Dave flicks the headlights at me but I turn away and slowly start to
circle the fire anti-clockwise - what did the women call that? widow-
something? For banishing, they said, letting go of what you don't want so
you have room to bring in what you do want when you turn to dance the
other way. Well, heck, if I emptied out all I don't want there wouldn't be
much of me left to turn - think I'll stay with the widow thing a bit
The truck lights are gone - did he do that? Did he really
drive off and leave me three miles to walk in the freezing cold? Maybe
Harv’s dome is sleepable - he's been gone a year or more, he wouldn't
mind. But I'm not done drumming yet, and dancing the widow dance, faster
and louder and the drum calling my name till I'm empty and clean and ready
to turn around.
In the dying glow of the fire I see them, or I think I do,
and then they're gone again. Huge. Silent. Unmoving. Look like they're
carved from wood, but their eyes gleam and I can feel their warmth.
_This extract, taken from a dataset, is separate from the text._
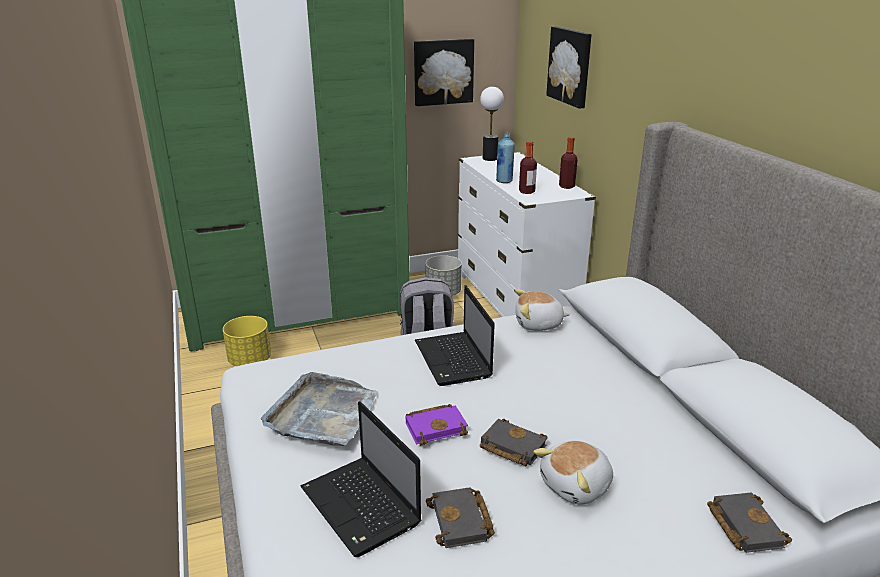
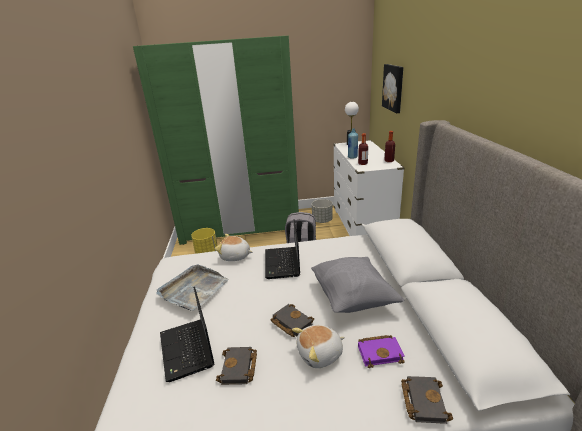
camera: 15 degrees right, 0 degrees up
purple book [406,404,468,446] -> purple book moved to [358,335,405,368]
picture [414,39,474,106] -> none
plush toy [515,289,570,331] -> plush toy moved to [215,234,253,261]
none -> grey pillow [311,257,404,313]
Monkeys, like, only seen anything like that at the zoo before, and never
so big and never so still. Sitting in the spaces between the logs, just
like they sit round fireplaces everywhere, all over the world, to keep the
circle when the people with the noise and fights and junky food and litter
have roared off in their smelly vehicles. The Guardians. They're always
there, but people hardly ever see them. Just once in a you-know-what. And
only if you desperately need a miracle.